Что до меня касается, то я почитаю оскорблением для памяти Пушкина предположение, будто он стрелял в противника с преимуществами, на которые не имел права. Еще раз повторяю, что никакого сомнения против правильности обмена пистолета сказано не было. Если бы оно могло возродиться, то г. д'Аршиак обязан был объявить возражение и не останавливаться знаком, будто бы от г. Геккерна (Дантеса) поданным. К тому же сей последний не иначе мог бы узнать намерение г. д'Аршиака, как тогда, когда бы оно было выражено словами; но он их не произносил[637].
Настаивая на том, «что никакого сомнения против правильности обмена пистолета сказано не было», Данзас невольно выдавал себя. Выходило, что он самостоятельно принял решение об обмене пистолета, не спросив разрешения секунданта противника, что было грубым нарушением правил дуэли? Или же он действовал, зная, что это не вызовет возражений? Тогда его поступок выглядел вполне объяснимым: согласно предварительной договоренности он восстанавливал равенство сторон.
Закончил письмо Данзас в примирительном тоне, прекрасно понимая, что смерть поэта была роковым стечением обстоятельств:
Я отдаю полную справедливость бодрости духа, показанной во время поединка г. Геккерном (Дантесом); но решительно отвергаю, чтобы он произвольно подвергся опасности, которую мог бы от себя отстранить. Не от него зависело уклониться от удара своего противника, после того, как он свой нанес. Ради истины рассказа прибавлю также замечание на это выражение: «Геккерн (Дантес) неподвижный до тех пор - упал». Противники шли друг на друга грудью. Когда Пушкин упал, тогда г. Геккерн (Дантес) сделал движение, чтобы подойти к нему; после же слов Пушкина, что он хотел стрелять, он возвратился на свое место, стал боком и прикрыл грудь свою правою рукою[638].
И все же, почему рана Пушкина оказалась даже внешне более серьезной, чем рана Дантеса.
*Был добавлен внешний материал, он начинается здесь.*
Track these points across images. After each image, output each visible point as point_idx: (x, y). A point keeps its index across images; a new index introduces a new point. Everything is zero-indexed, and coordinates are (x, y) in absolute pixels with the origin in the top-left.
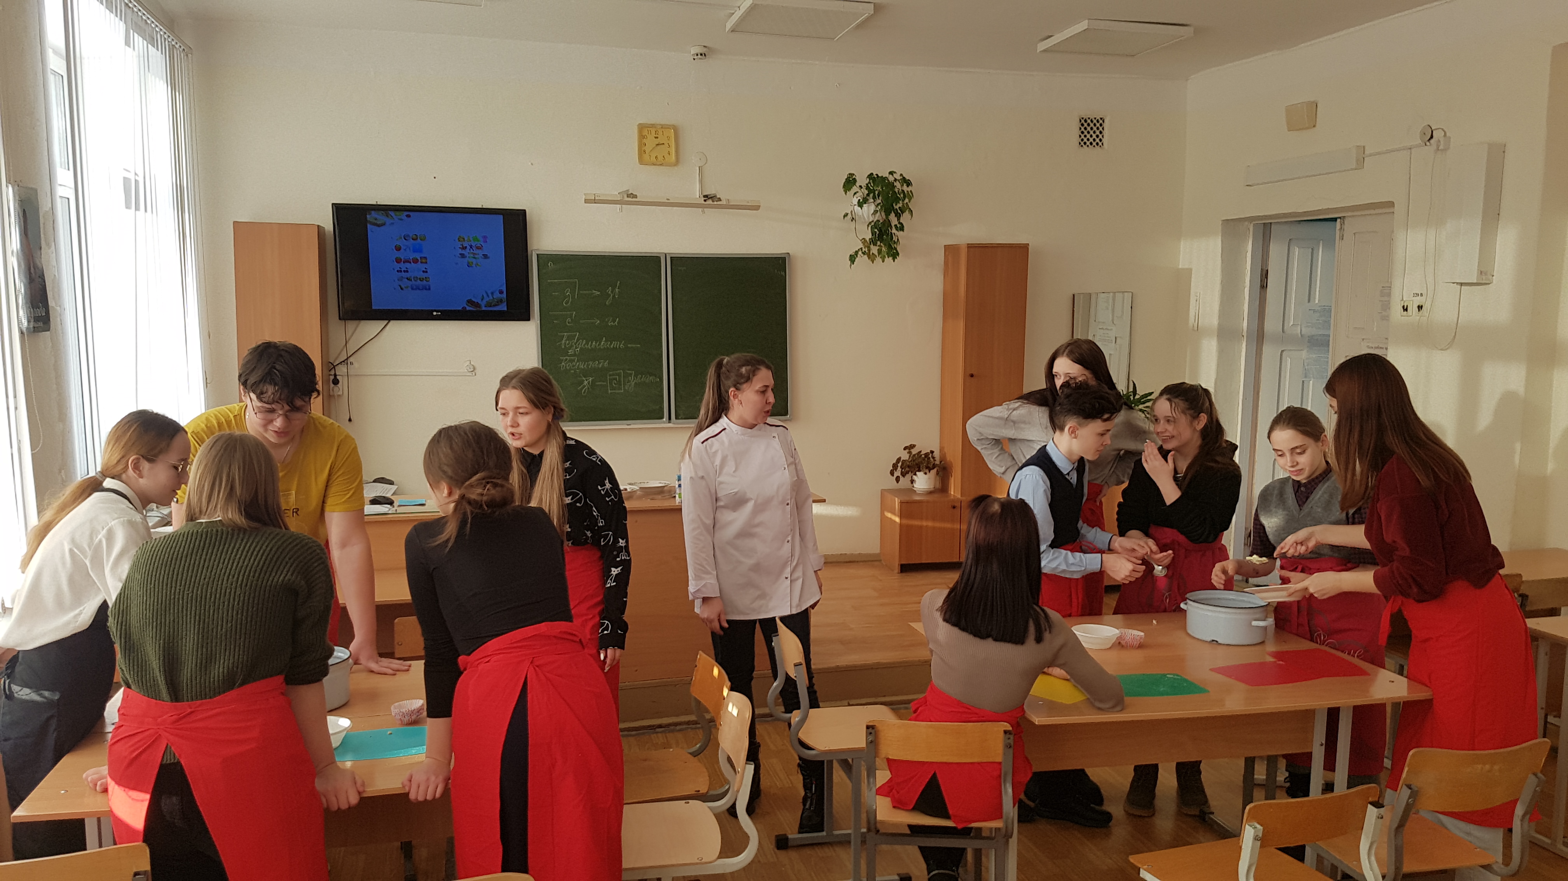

Не последнюю роль здесь сыграла разность боевых позиций. Пушкин готовился к выстрелу, а потому стоял, слегка развернувшись к противнику. Дантес же, после выстрела, принял оборонительную стойку, то есть повернулся к поэту точно правым боком, укрыв грудь от прямого попадания. К тому же, военный мундир кавалергарда из плотного сукна, напоминающий легкую стеганую кольчугу, мог выполнить роль амортизатора. Пуля шла по касательной к плоскости груди и, столкнувшись с чем-то твердым – например, с той же пуговицей, рикошетом отскочила в сторону. Собрание условий редкое, но, похоже, они и были соблюдены.
Сама по себе пуговица, бельевая или латунная, не спасла бы Дантеса от лобового удара. Но в данном случае она лишь слегка отклонила траекторию ослабленной пули, а плотный мундир смягчил силу толчка. В результате, кроме простреленного предплечья на теле Дантеса спустя девять дней не нашли даже следов серьезных ушибов.
Считается, что падение обоих противников опровергает версию о плохо заряженных пистолетах, что слабые пули не опрокинули бы их на землю. Однако, поставьте человека в узкую, в аршин шириной, только что вытоптанную в глубоком снегу дорожку, а затем слегка толкните его и посмотрите легко ли будет ему сохранить равновесие?!
Еще одно важное замечание, подтверждающее справедливость предложенной версии, можно найти в очерке Д.А.Алексеева «Тайны гибели Пушкина»[639]:
Нигде потом секунданты не рассказывали, как... заряжали две пары пистолетов, и этот неприметный факт, собственно, и натолкнул нас на размышления.
Однако, размышления эти приняли слишком свободный характер. Автор решил, что Данзас все задумал и проделал самостоятельно при некотором попустительстве Аршиака. Только после трагедии, друг поэта сообразил, что ему следовало бы не уменьшать, а, напротив, увеличить заряд пистолетов, поскольку, благодаря сквозному ранению, Пушкин, возможно, остался бы жив. Утверждение спорное: раздробленный таз, в добавление к существующим разрушениям, вряд ли увеличил бы шансы поэта на выздоровление. А вот другая догадка Алексеева, вытекающая из его смелых рассуждений, кажется более справедливой:
Как знать, не эти ли мысли стали впоследствии для Данзаса источником горьких душевных терзаний?.